GNAQPMS v1.1: accelerating the Global Nested Air Quality Prediction Modeling System (GNAQPMS) on Intel Xeon Phi processors
Abstract. The Global Nested Air Quality Prediction Modeling System (GNAQPMS) is the global version of the Nested Air Quality Prediction Modeling System (NAQPMS), which is a multi-scale chemical transport model used for air quality forecast and atmospheric environmental research. In this study, we present the porting and optimisation of GNAQPMS on a second-generation Intel Xeon Phi processor, codenamed Knights Landing
(KNL). Compared with the first-generation Xeon Phi coprocessor (codenamed Knights Corner, KNC), KNL has many new hardware features such as a bootable processor, high-performance in-package memory and ISA compatibility with Intel Xeon processors.

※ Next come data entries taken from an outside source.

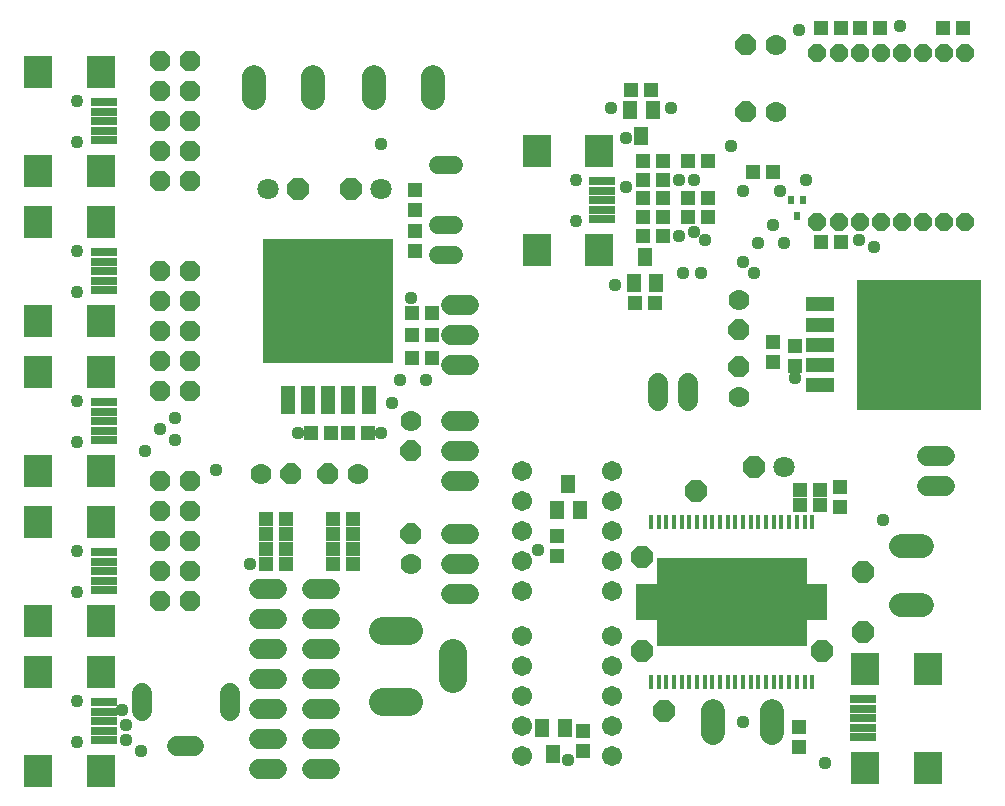
<source format=gts>
G75*
G70*
%OFA0B0*%
%FSLAX24Y24*%
%IPPOS*%
%LPD*%
%AMOC8*
5,1,8,0,0,1.08239X$1,22.5*
%
%ADD10R,0.0946X0.1064*%
%ADD11C,0.0434*%
%ADD12R,0.0867X0.0277*%
%ADD13C,0.0940*%
%ADD14R,0.4332X0.4178*%
%ADD15R,0.0500X0.0930*%
%ADD16R,0.0474X0.0513*%
%ADD17OC8,0.0710*%
%ADD18OC8,0.0700*%
%ADD19C,0.0700*%
%ADD20C,0.0680*%
%ADD21C,0.0785*%
%ADD22R,0.0513X0.0474*%
%ADD23C,0.0674*%
%ADD24C,0.0610*%
%ADD25OC8,0.0680*%
%ADD26C,0.0710*%
%ADD27R,0.0177X0.0492*%
%ADD28R,0.5041X0.2954*%
%ADD29R,0.0749X0.1222*%
%ADD30C,0.0674*%
%ADD31R,0.0474X0.0631*%
%ADD32OC8,0.0595*%
%ADD33R,0.0220X0.0280*%
%ADD34R,0.4178X0.4332*%
%ADD35R,0.0930X0.0500*%
%ADD36C,0.0440*%
D10*
X001389Y004974D03*
X003475Y004974D03*
X003475Y008281D03*
X003475Y009974D03*
X001389Y009974D03*
X001389Y008281D03*
X001389Y013281D03*
X001389Y014974D03*
X003475Y014974D03*
X003475Y013281D03*
X003475Y018281D03*
X003475Y019974D03*
X001389Y019974D03*
X001389Y018281D03*
X001389Y023281D03*
X001389Y024974D03*
X003475Y024974D03*
X003475Y023281D03*
X003475Y028281D03*
X001389Y028281D03*
X018009Y025645D03*
X020096Y025645D03*
X020096Y022338D03*
X018009Y022338D03*
X028966Y008381D03*
X031053Y008381D03*
X031053Y005074D03*
X028966Y005074D03*
D11*
X019309Y023303D03*
X019309Y024681D03*
X002688Y025938D03*
X002688Y027316D03*
X002688Y022316D03*
X002688Y020938D03*
X002688Y017316D03*
X002688Y015938D03*
X002688Y012316D03*
X002688Y010938D03*
X002688Y007316D03*
X002688Y005938D03*
D12*
X003574Y005997D03*
X003574Y006312D03*
X003574Y006627D03*
X003574Y006942D03*
X003574Y007257D03*
X003574Y010997D03*
X003574Y011312D03*
X003574Y011627D03*
X003574Y011942D03*
X003574Y012257D03*
X003574Y015997D03*
X003574Y016312D03*
X003574Y016627D03*
X003574Y016942D03*
X003574Y017257D03*
X003574Y020997D03*
X003574Y021312D03*
X003574Y021627D03*
X003574Y021942D03*
X003574Y022257D03*
X003574Y025997D03*
X003574Y026312D03*
X003574Y026627D03*
X003574Y026942D03*
X003574Y027257D03*
X020194Y024622D03*
X020194Y024307D03*
X020194Y023992D03*
X020194Y023677D03*
X020194Y023362D03*
X028868Y007357D03*
X028868Y007042D03*
X028868Y006727D03*
X028868Y006413D03*
X028868Y006098D03*
D13*
X015221Y008028D02*
X015221Y008888D01*
X013761Y009639D02*
X012901Y009639D01*
X012901Y007277D02*
X013761Y007277D01*
D14*
X011063Y020627D03*
D15*
X011063Y017347D03*
X010393Y017347D03*
X009723Y017347D03*
X011733Y017347D03*
X012403Y017347D03*
D16*
X012398Y016252D03*
X011728Y016252D03*
X011148Y016252D03*
X010478Y016252D03*
X013853Y020252D03*
X014523Y020252D03*
X013938Y022292D03*
X013938Y022962D03*
X021286Y020554D03*
X021956Y020554D03*
X022206Y022804D03*
X022206Y023429D03*
X022206Y024054D03*
X022206Y024679D03*
X021536Y024679D03*
X021536Y024054D03*
X021536Y023429D03*
X021536Y022804D03*
X023036Y023429D03*
X023036Y024054D03*
X023706Y024054D03*
X023706Y023429D03*
X023706Y025304D03*
X023036Y025304D03*
X022206Y025304D03*
X021536Y025304D03*
X021831Y027679D03*
X021161Y027679D03*
X026794Y014352D03*
X027463Y014352D03*
X028128Y014437D03*
X028128Y013768D03*
X026753Y006437D03*
X026753Y005768D03*
D17*
X027503Y008977D03*
X028878Y009602D03*
X028878Y011602D03*
X025128Y011352D03*
X024128Y011352D03*
X024128Y009852D03*
X025128Y009852D03*
X022253Y006977D03*
X021503Y008977D03*
X021503Y012102D03*
X023316Y014290D03*
X025253Y015102D03*
X029371Y017679D03*
X031996Y017679D03*
X031996Y020679D03*
X029246Y020679D03*
X012563Y022002D03*
X011813Y024377D03*
X010063Y024377D03*
X009563Y022002D03*
X009813Y019377D03*
X012313Y019377D03*
D18*
X013813Y015627D03*
X011063Y014877D03*
X009813Y014877D03*
X013813Y012877D03*
X024746Y018429D03*
X024746Y019679D03*
X024996Y026929D03*
X024996Y029179D03*
D19*
X025996Y029179D03*
X025996Y026929D03*
X024746Y020679D03*
X024746Y017429D03*
X013813Y016627D03*
X012063Y014877D03*
X008813Y014877D03*
X013813Y011877D03*
D20*
X015138Y011877D02*
X015738Y011877D01*
X015738Y010877D02*
X015138Y010877D01*
X015138Y012877D02*
X015738Y012877D01*
X015738Y014627D02*
X015138Y014627D01*
X015138Y015627D02*
X015738Y015627D01*
X015738Y016627D02*
X015138Y016627D01*
X015138Y018502D02*
X015738Y018502D01*
X015738Y019502D02*
X015138Y019502D01*
X015138Y020502D02*
X015738Y020502D01*
X022059Y017917D02*
X022059Y017317D01*
X023059Y017317D02*
X023059Y017917D01*
X031016Y015477D02*
X031616Y015477D01*
X031616Y014477D02*
X031016Y014477D01*
X011113Y011021D02*
X010513Y011021D01*
X010513Y010021D02*
X011113Y010021D01*
X011113Y009021D02*
X010513Y009021D01*
X010513Y008021D02*
X011113Y008021D01*
X011113Y007021D02*
X010513Y007021D01*
X010513Y006021D02*
X011113Y006021D01*
X011113Y005021D02*
X010513Y005021D01*
X009363Y005021D02*
X008763Y005021D01*
X008763Y006021D02*
X009363Y006021D01*
X009363Y007021D02*
X008763Y007021D01*
X008763Y008021D02*
X009363Y008021D01*
X009363Y009021D02*
X008763Y009021D01*
X008763Y010021D02*
X009363Y010021D01*
X009363Y011021D02*
X008763Y011021D01*
D21*
X023894Y006955D02*
X023894Y006250D01*
X025863Y006250D02*
X025863Y006955D01*
X030151Y010493D02*
X030856Y010493D01*
X030856Y012462D02*
X030151Y012462D01*
X014547Y027400D02*
X014547Y028105D01*
X012579Y028105D02*
X012579Y027400D01*
X010547Y027400D02*
X010547Y028105D01*
X008579Y028105D02*
X008579Y027400D01*
D22*
X013938Y024337D03*
X013938Y023667D03*
X013853Y019502D03*
X014523Y019502D03*
X014523Y018752D03*
X013853Y018752D03*
X011898Y013377D03*
X011898Y012877D03*
X011898Y012377D03*
X011898Y011877D03*
X011228Y011877D03*
X011228Y012377D03*
X011228Y012877D03*
X011228Y013377D03*
X009648Y013377D03*
X009648Y012877D03*
X009648Y012377D03*
X009648Y011877D03*
X008978Y011877D03*
X008978Y012377D03*
X008978Y012877D03*
X008978Y013377D03*
X018691Y012812D03*
X018691Y012143D03*
X019566Y006312D03*
X019566Y005643D03*
X026794Y013852D03*
X027463Y013852D03*
X026621Y018470D03*
X025871Y018595D03*
X025871Y019264D03*
X026621Y019139D03*
X027474Y022617D03*
X028143Y022617D03*
X025893Y024929D03*
X025224Y024929D03*
X027474Y029742D03*
X028143Y029742D03*
X028786Y029742D03*
X029456Y029742D03*
X031536Y029742D03*
X032206Y029742D03*
D23*
X007798Y007571D02*
X007798Y006977D01*
X006599Y005817D02*
X006005Y005817D01*
X004846Y006977D02*
X004846Y007571D01*
D24*
X014724Y022163D02*
X015254Y022163D01*
X015254Y023163D02*
X014724Y023163D01*
X014724Y025155D02*
X015254Y025155D01*
D25*
X006438Y025627D03*
X005438Y025627D03*
X005438Y026627D03*
X006438Y026627D03*
X006438Y027627D03*
X005438Y027627D03*
X005438Y028627D03*
X006438Y028627D03*
X006438Y024627D03*
X005438Y024627D03*
X005438Y021627D03*
X006438Y021627D03*
X006438Y020627D03*
X006438Y019627D03*
X006438Y018627D03*
X006438Y017627D03*
X005438Y017627D03*
X005438Y018627D03*
X005438Y019627D03*
X005438Y020627D03*
X005438Y014627D03*
X005438Y013627D03*
X006438Y013627D03*
X006438Y014627D03*
X006438Y012627D03*
X006438Y011627D03*
X006438Y010627D03*
X005438Y010627D03*
X005438Y011627D03*
X005438Y012627D03*
D26*
X009063Y024377D03*
X012813Y024377D03*
X026253Y015102D03*
D27*
X026167Y013260D03*
X026423Y013260D03*
X026679Y013260D03*
X026935Y013260D03*
X027190Y013260D03*
X025911Y013260D03*
X025655Y013260D03*
X025399Y013260D03*
X025143Y013260D03*
X024887Y013260D03*
X024631Y013260D03*
X024376Y013260D03*
X024120Y013260D03*
X023864Y013260D03*
X023608Y013260D03*
X023352Y013260D03*
X023096Y013260D03*
X022840Y013260D03*
X022584Y013260D03*
X022328Y013260D03*
X022072Y013260D03*
X021816Y013260D03*
X021816Y007945D03*
X022072Y007945D03*
X022328Y007945D03*
X022584Y007945D03*
X022840Y007945D03*
X023096Y007945D03*
X023352Y007945D03*
X023608Y007945D03*
X023864Y007945D03*
X024120Y007945D03*
X024376Y007945D03*
X024631Y007945D03*
X024887Y007945D03*
X025143Y007945D03*
X025399Y007945D03*
X025655Y007945D03*
X025911Y007945D03*
X026167Y007945D03*
X026423Y007945D03*
X026679Y007945D03*
X026935Y007945D03*
X027190Y007945D03*
D28*
X024503Y010602D03*
D29*
X027318Y010602D03*
X021689Y010602D03*
D30*
X020503Y010977D03*
X020503Y011977D03*
X020503Y012977D03*
X020503Y013977D03*
X020503Y014977D03*
X017503Y014977D03*
X017503Y013977D03*
X017503Y012977D03*
X017503Y011977D03*
X017503Y010977D03*
X017503Y009477D03*
X017503Y008477D03*
X017503Y007477D03*
X017503Y006477D03*
X017503Y005477D03*
X020503Y005477D03*
X020503Y006477D03*
X020503Y007477D03*
X020503Y008477D03*
X020503Y009477D03*
D31*
X018940Y006411D03*
X018192Y006411D03*
X018566Y005544D03*
X018692Y013669D03*
X019440Y013669D03*
X019066Y014536D03*
X021247Y021246D03*
X021995Y021246D03*
X021621Y022112D03*
X021496Y026121D03*
X021122Y026987D03*
X021870Y026987D03*
D32*
X027367Y028911D03*
X028068Y028911D03*
X028769Y028911D03*
X029470Y028911D03*
X030170Y028911D03*
X030871Y028911D03*
X031572Y028911D03*
X032273Y028911D03*
X032273Y023281D03*
X031572Y023281D03*
X030871Y023281D03*
X030170Y023281D03*
X029470Y023281D03*
X028769Y023281D03*
X028068Y023281D03*
X027367Y023281D03*
D33*
X026674Y023482D03*
X026477Y023992D03*
X026871Y023992D03*
D34*
X030746Y019179D03*
D35*
X027466Y019179D03*
X027466Y019849D03*
X027466Y020519D03*
X027466Y018509D03*
X027466Y017839D03*
D36*
X026621Y018054D03*
X025246Y021554D03*
X024871Y021929D03*
X025371Y022554D03*
X025871Y023179D03*
X026246Y022554D03*
X026121Y024304D03*
X026996Y024679D03*
X024871Y024304D03*
X024496Y025804D03*
X023246Y024679D03*
X022746Y024679D03*
X023246Y022929D03*
X023621Y022679D03*
X022746Y022804D03*
X022871Y021554D03*
X023496Y021554D03*
X020621Y021179D03*
X020996Y024429D03*
X020996Y026054D03*
X020496Y027054D03*
X022496Y027054D03*
X026746Y029679D03*
X030121Y029804D03*
X028746Y022679D03*
X029246Y022429D03*
X029566Y013352D03*
X024878Y006602D03*
X027628Y005227D03*
X019066Y005352D03*
X018066Y012352D03*
X013188Y017252D03*
X013438Y018002D03*
X014313Y018002D03*
X012813Y016252D03*
X010063Y016252D03*
X007313Y015002D03*
X005938Y016002D03*
X005438Y016377D03*
X005938Y016752D03*
X004938Y015627D03*
X008438Y011877D03*
X004188Y007002D03*
X004313Y006502D03*
X004313Y006002D03*
X004813Y005627D03*
X013813Y020752D03*
X012813Y025877D03*
M02*

</source>
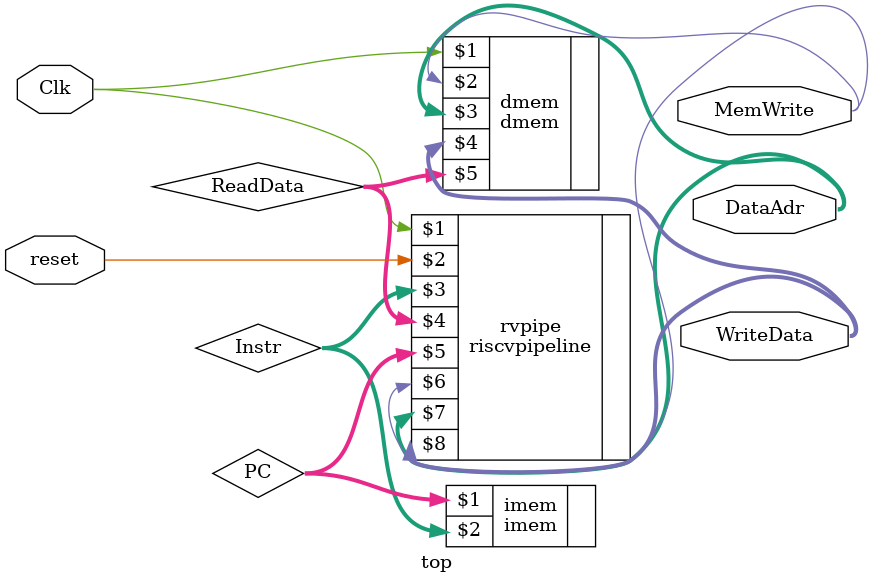
<source format=sv>
module top(input logic Clk, reset,
	output logic [31:0] WriteData, DataAdr,
	output logic MemWrite);

	logic [31:0] PC, Instr, ReadData;

	riscvpipeline rvpipe(Clk, reset, Instr, ReadData, PC, MemWrite, DataAdr, WriteData);
	
	imem imem(PC,Instr);
	dmem dmem(Clk, MemWrite, DataAdr, WriteData, ReadData);
endmodule

</source>
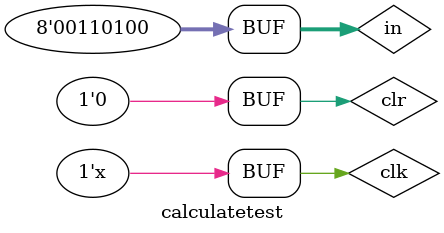
<source format=v>
`timescale 1ns / 1ps


module calculatetest;

	// Inputs
	reg clk;
	reg clr;
	reg [7:0] in;

	// Outputs
	wire [31:0] out;

	// Instantiate the Unit Under Test (UUT)
	calculate uut (
		.clk(clk), 
		.clr(clr), 
		.in(in), 
		.out(out)
	);

	initial begin
		// Initialize Inputs
		clk = 0;
		clr = 0;
		in = "1";
		#10
		in = "+";
		#10
		in = "2";
		#10
		in = "*";
		#10
		in = "3";
		#10
		in = "+";
		#10
		in = "2";
		#10
		in = "*";
		#10
		in = "4";

		// Wait 100 ns for global reset to finish
		
        
		// Add stimulus here

	end
   always #5 clk = ~clk;
endmodule


</source>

In particular, we describe the five optimisations we applied to the key modules of GNAQPMS, including the CBM-Z gas-phase chemistry, advection, convection and wet deposition modules. These optimisations work well on both the KNL 7250 processor and the Intel Xeon E5-2697 V4 processor. They include (1) updating the pure Message Passing Interface (MPI) parallel mode to the hybrid parallel mode with MPI and OpenMP in the emission, advection, convection and gas-phase chemistry modules; (2) fully employing the 512 bit wide vector processing units (VPUs) on the KNL platform; (3) reducing unnecessary memory access to improve cache efficiency; (4) reducing the thread local storage (TLS) in the CBM-Z gas-phase chemistry module to improve its OpenMP performance; and (5) changing the global communication from writing/reading interface files to MPI functions to improve the performance and the parallel scalability. These optimisations greatly improved the GNAQPMS performance. The same optimisations also work well for the Intel Xeon Broadwell processor, specifically E5-2697 v4. Compared with the baseline version of GNAQPMS, the optimised version was 3.51 × faster on KNL and 2.77 × faster on the CPU. Moreover, the optimised version ran at 26 % lower average power on KNL than on the CPU. With the combined performance and energy improvement, the KNL platform was 37.5 % more efficient on power consumption compared with the CPU platform. The optimisations also enabled much further parallel scalability on both the CPU cluster and the KNL cluster scaled to 40 CPU nodes and 30 KNL nodes, with a parallel efficiency of 70.4 and 42.2 %, respectively.